When Historical Accuracy Goes Too Far
Last night I watched some travel videos concerning St. Augustine, Florida while remembering my recent trip and looking forward to returning. (Of course, rooting for Fort Caroline and the Huguenots, looking at videos of St. Augustine undoubtedly made me a traitor of sorts!). In this video, a costumed reenactor representing a Spanish soldier of 1740 was giving a musket-firing demonstration. Harmless enough, I thought. But after firing, he actually looked into the crowd and said “and another Protestant bites the dust.”
I felt that this was very offensive, not to mention shocking. I cannot imagine how I would have felt if I had been standing there, for as a Protestant there are already many places in St. Augustine that I feel my faith is unwelcome. I understand that the Spanish Catholics saw the French Protestants as nonbelievers and probably would have expressed such sentiments, but it is not appropriate and certainly does not honor the dead, considering that I know the event from where this sentiment came.
It seems that the massacre of Matanzas near St. Augustine, where nearly 250 men were slaughtered for their faith and for upholding the French flag, can unfortunately be used as fodder for jokes and used as a “teaching tool.” I agree that visitors should understand that there was enmity between the two groups. Even if this was a man costumed from 1565, it still would not have been acceptable, but it would have made sense. But in 1740? There were no Protestants in St. Augustine!
Now I may just be sensitive in this regard, but I felt personally offended and am particularly saddened that the bloodshed Protestants faced in the area of the Nation’s Oldest City is made into comedic material or quick little jabs meant to “entertain.” I feel that if other ethnic or religious groups would have been referred to in such a way, there would have been an outcry. It seems that when Indian or Spanish burial grounds and the like are uncovered, any remains are laid to rest with great ceremony or at least some amount of respect.
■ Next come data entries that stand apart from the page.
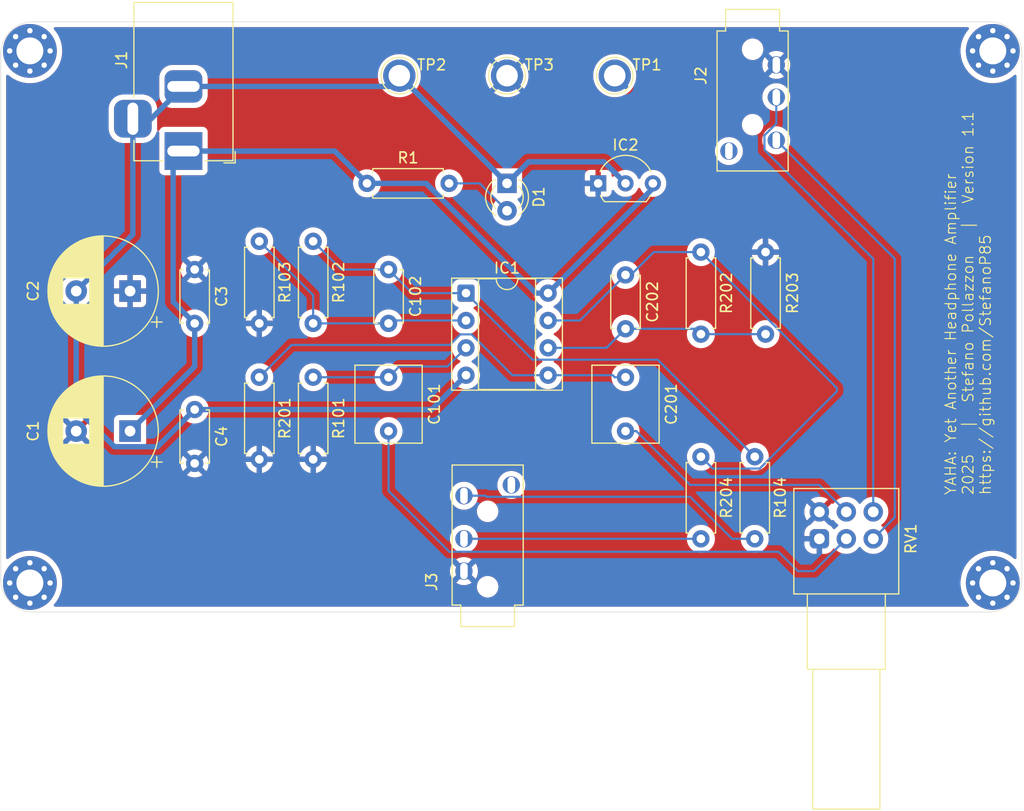
<source format=kicad_pcb>
(kicad_pcb
	(version 20241229)
	(generator "pcbnew")
	(generator_version "9.0")
	(general
		(thickness 1.6)
		(legacy_teardrops no)
	)
	(paper "A4")
	(title_block
		(title "YAHA (Yet Another Headphone Amplifier) by SPollazzon")
		(date "2025-02-20")
	)
	(layers
		(0 "F.Cu" signal)
		(2 "B.Cu" signal)
		(9 "F.Adhes" user "F.Adhesive")
		(11 "B.Adhes" user "B.Adhesive")
		(13 "F.Paste" user)
		(15 "B.Paste" user)
		(5 "F.SilkS" user "F.Silkscreen")
		(7 "B.SilkS" user "B.Silkscreen")
		(1 "F.Mask" user)
		(3 "B.Mask" user)
		(17 "Dwgs.User" user "User.Drawings")
		(19 "Cmts.User" user "User.Comments")
		(21 "Eco1.User" user "User.Eco1")
		(23 "Eco2.User" user "User.Eco2")
		(25 "Edge.Cuts" user)
		(27 "Margin" user)
		(31 "F.CrtYd" user "F.Courtyard")
		(29 "B.CrtYd" user "B.Courtyard")
		(35 "F.Fab" user)
		(33 "B.Fab" user)
		(39 "User.1" user)
		(41 "User.2" user)
		(43 "User.3" user)
		(45 "User.4" user)
	)
	(setup
		(stackup
			(layer "F.SilkS"
				(type "Top Silk Screen")
			)
			(layer "F.Paste"
				(type "Top Solder Paste")
			)
			(layer "F.Mask"
				(type "Top Solder Mask")
				(thickness 0.01)
			)
			(layer "F.Cu"
				(type "copper")
				(thickness 0.035)
			)
			(layer "dielectric 1"
				(type "core")
				(thickness 1.51)
				(material "FR4")
				(epsilon_r 4.5)
				(loss_tangent 0.02)
			)
			(layer "B.Cu"
				(type "copper")
				(thickness 0.035)
			)
			(layer "B.Mask"
				(type "Bottom Solder Mask")
				(thickness 0.01)
			)
			(layer "B.Paste"
				(type "Bottom Solder Paste")
			)
			(layer "B.SilkS"
				(type "Bottom Silk Screen")
			)
			(copper_finish "None")
			(dielectric_constraints no)
		)
		(pad_to_mask_clearance 0)
		(allow_soldermask_bridges_in_footprints no)
		(tenting front back)
		(pcbplotparams
			(layerselection 0x00000000_00000000_55555555_5755f5ff)
			(plot_on_all_layers_selection 0x00000000_00000000_00000000_00000000)
			(disableapertmacros no)
			(usegerberextensions no)
			(usegerberattributes yes)
			(usegerberadvancedattributes yes)
			(creategerberjobfile yes)
			(dashed_line_dash_ratio 12.000000)
			(dashed_line_gap_ratio 3.000000)
			(svgprecision 4)
			(plotframeref no)
			(mode 1)
			(useauxorigin no)
			(hpglpennumber 1)
			(hpglpenspeed 20)
			(hpglpendiameter 15.000000)
			(pdf_front_fp_property_popups yes)
			(pdf_back_fp_property_popups yes)
			(pdf_metadata yes)
			(pdf_single_document no)
			(dxfpolygonmode yes)
			(dxfimperialunits yes)
			(dxfusepcbnewfont yes)
			(psnegative no)
			(psa4output no)
			(plot_black_and_white yes)
			(plotinvisibletext no)
			(sketchpadsonfab no)
			(plotpadnumbers no)
			(hidednponfab no)
			(sketchdnponfab yes)
			(crossoutdnponfab yes)
			(subtractmaskfromsilk no)
			(outputformat 1)
			(mirror no)
			(drillshape 0)
			(scaleselection 1)
			(outputdirectory "Fabrication/")
		)
	)
	(net 0 "")
	(net 1 "GND")
	(net 2 "+VDC")
	(net 3 "-VDC")
	(net 4 "Net-(IC1A-+)")
	(net 5 "Net-(C101-Pad2)")
	(net 6 "Net-(C102-Pad1)")
	(net 7 "Net-(C201-Pad2)")
	(net 8 "Net-(IC1B-+)")
	(net 9 "Net-(C202-Pad1)")
	(net 10 "Net-(D1-A)")
	(net 11 "Net-(IC1B--)")
	(net 12 "Net-(IC1A--)")
	(net 13 "unconnected-(J2-PadS)")
	(net 14 "Rout")
	(net 15 "Lout")
	(net 16 "Rin")
	(net 17 "Lin")
	(net 18 "unconnected-(J3-PadS)")
	(net 19 "unconnected-(H1-Pad1)")
	(net 20 "unconnected-(H2-Pad1)")
	(net 21 "unconnected-(H3-Pad1)")
	(net 22 "unconnected-(H4-Pad1)")
	(net 23 "unconnected-(H1-Pad1)_1")
	(net 24 "unconnected-(H1-Pad1)_2")
	(net 25 "unconnected-(H1-Pad1)_3")
	(net 26 "unconnected-(H1-Pad1)_4")
	(net 27 "unconnected-(H1-Pad1)_5")
	(net 28 "unconnected-(H1-Pad1)_6")
	(net 29 "unconnected-(H1-Pad1)_7")
	(net 30 "unconnected-(H1-Pad1)_8")
	(net 31 "unconnected-(H2-Pad1)_1")
	(net 32 "unconnected-(H2-Pad1)_2")
	(net 33 "unconnected-(H2-Pad1)_3")
	(net 34 "unconnected-(H2-Pad1)_4")
	(net 35 "unconnected-(H2-Pad1)_5")
	(net 36 "unconnected-(H2-Pad1)_6")
	(net 37 "unconnected-(H2-Pad1)_7")
	(net 38 "unconnected-(H2-Pad1)_8")
	(net 39 "unconnected-(H3-Pad1)_1")
	(net 40 "unconnected-(H3-Pad1)_2")
	(net 41 "unconnected-(H3-Pad1)_3")
	(net 42 "unconnected-(H3-Pad1)_4")
	(net 43 "unconnected-(H3-Pad1)_5")
	(net 44 "unconnected-(H3-Pad1)_6")
	(net 45 "unconnected-(H3-Pad1)_7")
	(net 46 "unconnected-(H3-Pad1)_8")
	(net 47 "unconnected-(H4-Pad1)_1")
	(net 48 "unconnected-(H4-Pad1)_2")
	(net 49 "unconnected-(H4-Pad1)_3")
	(net 50 "unconnected-(H4-Pad1)_4")
	(net 51 "unconnected-(H4-Pad1)_5")
	(net 52 "unconnected-(H4-Pad1)_6")
	(net 53 "unconnected-(H4-Pad1)_7")
	(net 54 "unconnected-(H4-Pad1)_8")
	(footprint "MountingHole:MountingHole_2.5mm_Pad_Via" (layer "F.Cu") (at 102.7 152.1))
	(footprint "TestPoint:TestPoint_Plated_Hole_D2.0mm" (layer "F.Cu") (at 137 105))
	(footprint "Capacitor_THT:C_Disc_D4.7mm_W2.5mm_P5.00mm" (layer "F.Cu") (at 118 136 -90))
	(footprint "Package_DIP:DIP-8_W7.62mm_Socket" (layer "F.Cu") (at 143.19 125.19))
	(footprint "Package_TO_SOT_THT:TO-92L_Inline_Wide" (layer "F.Cu") (at 155.46 115))
	(footprint "Capacitor_THT:C_Rect_L7.0mm_W6.0mm_P5.00mm" (layer "F.Cu") (at 158 133 -90))
	(footprint "Resistor_THT:R_Axial_DIN0207_L6.3mm_D2.5mm_P7.62mm_Horizontal" (layer "F.Cu") (at 129 120.38 -90))
	(footprint "Capacitor_THT:CP_Radial_D10.0mm_P5.00mm" (layer "F.Cu") (at 112 138 180))
	(footprint "Capacitor_THT:CP_Radial_D10.0mm_P5.00mm" (layer "F.Cu") (at 112 125 180))
	(footprint "Resistor_THT:R_Axial_DIN0207_L6.3mm_D2.5mm_P7.62mm_Horizontal" (layer "F.Cu") (at 129 133 -90))
	(footprint "MountingHole:MountingHole_2.5mm_Pad_Via" (layer "F.Cu") (at 102.7 102.7))
	(footprint "Connector_BarrelJack:BarrelJack_Horizontal" (layer "F.Cu") (at 116.9575 112 -90))
	(footprint "Capacitor_THT:C_Disc_D4.7mm_W2.5mm_P5.00mm" (layer "F.Cu") (at 136 123 -90))
	(footprint "Resistor_THT:R_Axial_DIN0207_L6.3mm_D2.5mm_P7.62mm_Horizontal" (layer "F.Cu") (at 170 140.38 -90))
	(footprint "Resistor_THT:R_Axial_DIN0207_L6.3mm_D2.5mm_P7.62mm_Horizontal" (layer "F.Cu") (at 134 115))
	(footprint "Capacitor_THT:C_Disc_D4.7mm_W2.5mm_P5.00mm" (layer "F.Cu") (at 158 123.5 -90))
	(footprint "TestPoint:TestPoint_Plated_Hole_D2.0mm" (layer "F.Cu") (at 147 105))
	(footprint "PJ320A:PJ-320A" (layer "F.Cu") (at 172 98.85 -90))
	(footprint "Capacitor_THT:C_Rect_L7.0mm_W6.0mm_P5.00mm" (layer "F.Cu") (at 136 133 -90))
	(footprint "Resistor_THT:R_Axial_DIN0207_L6.3mm_D2.5mm_P7.62mm_Horizontal" (layer "F.Cu") (at 165 140.38 -90))
	(footprint "MountingHole:MountingHole_2.5mm_Pad_Via" (layer "F.Cu") (at 192.1 102.7))
	(footprint "Resistor_THT:R_Axial_DIN0207_L6.3mm_D2.5mm_P7.62mm_Horizontal" (layer "F.Cu") (at 165 121.38 -90))
	(footprint "TestPoint:TestPoint_Plated_Hole_D2.0mm"
		(layer "F.Cu")
		(uuid "be3adb28-abe9-4d58-87e0-98aeeb3c822f")
		(at 157 105)
		(descr "Plated Hole as test Point, diameter 2.0mm")
		(tags "test point plated hole")
		(property "Reference" "TP1"
			(at 3 -1 0)
			(layer "F.SilkS")
			(uuid "f7a943fb-5c33-4597-92c0-914ca49dc65d")
			(effects
				(font
					(size 1 1)
					(thickness 0.15)
				)
			)
		)
		(property "Value" "+V"
			(at 0 2.45 0)
			(layer "F.Fab")
			(uuid "8336aa05-eed7-4908-98bf-b8928211a440")
			(effects
				(font
					(size 1 1)
					(thickness 0.15)
				)
			)
		)
		(property "Datasheet" ""
			(at 0 0 0)
			(unlocked yes)
			(layer "F.Fab")
			(hide yes)
			(uuid "115e81c2-4855-4073-bdff-4a78f32f294e")
			(effects
				(font
					(size 1.27 1.27)
					(thickness 0.15)
				)
			)
		)
		(property "Description" "test point"
			(at 0 0 0)
			(unlocked yes)
			(layer "F.Fab")
			(hide yes)
			(uuid "349b8309-1f85-4f8d-b799-550e1be2093e")
			(effects
				(font
					(size 1.27 1.27)
					(thickness 0.15)
				)
			)
		)
		(property "Mouser part number" ""
			(at 0 0 0)
			(unlocked yes)
			(layer "F.Fab")
			(hide yes)
			(uuid "0991c0b4-c3a0-4c53-b8b3-df13b4a634ee")
			(effects
				(font
					(size 1 1)
					(thickness 0.15)
				)
			)
		)
		(property "RS part number" ""
			(at 0 0 0)
			(unlocked yes)
			(layer "F.Fab")
			(hide yes)
			(uuid "4f364e8c-5255-4e62-a297-d7ed3561f49b")
			(effects
				(font
					(size 1 1)
					(thickness 0.15)
				)
			)
		)
		(property "Sim.Library" ".\\"
			(at 0 0 0)
			(unlocked yes)
			(layer "F.Fab")
			(hide yes)
			(uuid "dd19b386-39f4-4f49-820b-01ad3a9f252c")
			(effects
				(font
					(size 1 1)
					(thickness 0.15)
				)
			)
		)
		(property ki_fp_filters "Pin* Test*")
		(path "/8223fe88-2818-47db-89c2-7c420fe7f248")
		(sheetname "/")
		(sheetfile "YAHA.kicad_sch")
		(attr exclude_from_pos_files exclude_from_bom)
		(fp_circle
			(center 0 0)
			(end 0 -1.7)
			(stroke
				(width 0.12)
				(type solid)
			)
			(fill no)
			(layer "F.SilkS")
			(uuid "f7cb74d9-7e2d-48d7-8eca-fb62a464a1cf")
		)
		(fp_circle
			(center 0 0)
			(end 1.8 0)
			(stroke
				(width 0.05)
				(type solid)
			)
			(fill no)
			(layer "F.CrtYd")
			(uuid "3186607a-2300-4411-aa2c-5cf947ee049b")
		)
		(fp_text user "${REFERENCE}"
			(at 3 -1 0)
			(layer "F.F
... [312126 chars truncated]
</source>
Nearly four and a half centuries after the French martyrs died at Matanzas, their sacrifice is being cheapened, dishonored, and offended. It was no walk in the park, being shipwrecked, suffering under the pretense of hoped-for mercy, and having their hands tied behind their backs. It was no joke to make the decision to die rather than renounce their God and the faith they held so dear.
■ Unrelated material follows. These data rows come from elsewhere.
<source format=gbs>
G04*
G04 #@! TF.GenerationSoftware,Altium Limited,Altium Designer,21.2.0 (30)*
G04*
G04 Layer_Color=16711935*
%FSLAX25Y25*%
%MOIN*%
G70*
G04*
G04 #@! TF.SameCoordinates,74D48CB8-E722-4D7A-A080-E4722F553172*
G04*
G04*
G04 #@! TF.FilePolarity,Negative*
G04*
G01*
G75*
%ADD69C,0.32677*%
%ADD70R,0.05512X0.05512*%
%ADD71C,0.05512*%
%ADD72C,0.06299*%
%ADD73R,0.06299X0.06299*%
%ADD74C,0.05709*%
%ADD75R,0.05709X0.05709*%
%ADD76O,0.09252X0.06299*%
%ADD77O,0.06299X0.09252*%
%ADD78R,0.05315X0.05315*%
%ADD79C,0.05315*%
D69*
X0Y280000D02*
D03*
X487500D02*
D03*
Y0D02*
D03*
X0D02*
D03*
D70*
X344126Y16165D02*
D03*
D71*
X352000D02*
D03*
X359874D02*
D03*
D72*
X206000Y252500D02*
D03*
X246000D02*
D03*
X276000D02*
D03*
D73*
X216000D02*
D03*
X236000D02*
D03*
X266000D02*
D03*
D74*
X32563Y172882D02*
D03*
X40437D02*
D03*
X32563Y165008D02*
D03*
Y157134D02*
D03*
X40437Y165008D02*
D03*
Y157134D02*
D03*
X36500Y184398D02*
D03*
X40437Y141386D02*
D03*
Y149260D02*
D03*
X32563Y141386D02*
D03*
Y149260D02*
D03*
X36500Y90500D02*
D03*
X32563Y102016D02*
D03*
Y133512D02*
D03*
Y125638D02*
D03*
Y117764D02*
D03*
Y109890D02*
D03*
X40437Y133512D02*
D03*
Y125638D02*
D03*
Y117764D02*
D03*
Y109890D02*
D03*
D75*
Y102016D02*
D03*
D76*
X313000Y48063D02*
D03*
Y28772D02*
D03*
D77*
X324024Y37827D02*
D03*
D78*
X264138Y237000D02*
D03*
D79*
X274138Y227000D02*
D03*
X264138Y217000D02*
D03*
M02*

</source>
If so many other events and sacrifices are remembered, why not this? It is arguably the bloodiest event in St. Augustine history and should be treated with interest, respect, and a desire to educate others on what truly happened. Yet, thinking on that video, I remembered that I have encountered such “jokes” personally.
Once while I was riding a sightseeing train at St. Augustine’s famous Fountain of Youth, I noticed a man dressed in full sixteenth century garb. He asked if there were any French on the train, and said that if there were, they had better stay there, because there was only one thing they were good for. It took me a moment to realize that there was a fine line between stating historical fact, mocking, and trying to “entertain.” I do not think other bloody events in St. Augustine’s history would have been cheapened in such a way. It should not be casually spoken of, tossed around for “authenticity,” or demeaned. It was no joke.
In both instances, the one I witnessed and the one I encountered through video, I am sure the reenactors thought they were being “authentic” and perhaps even “cute.” But, even if you happen to be from a different denomination, it is not all right to insult and demean Christians of any stripe, and it is not all right to vilify the dead and make light of their bloodshed. May the Huguenots be remembered only for their faith and courage!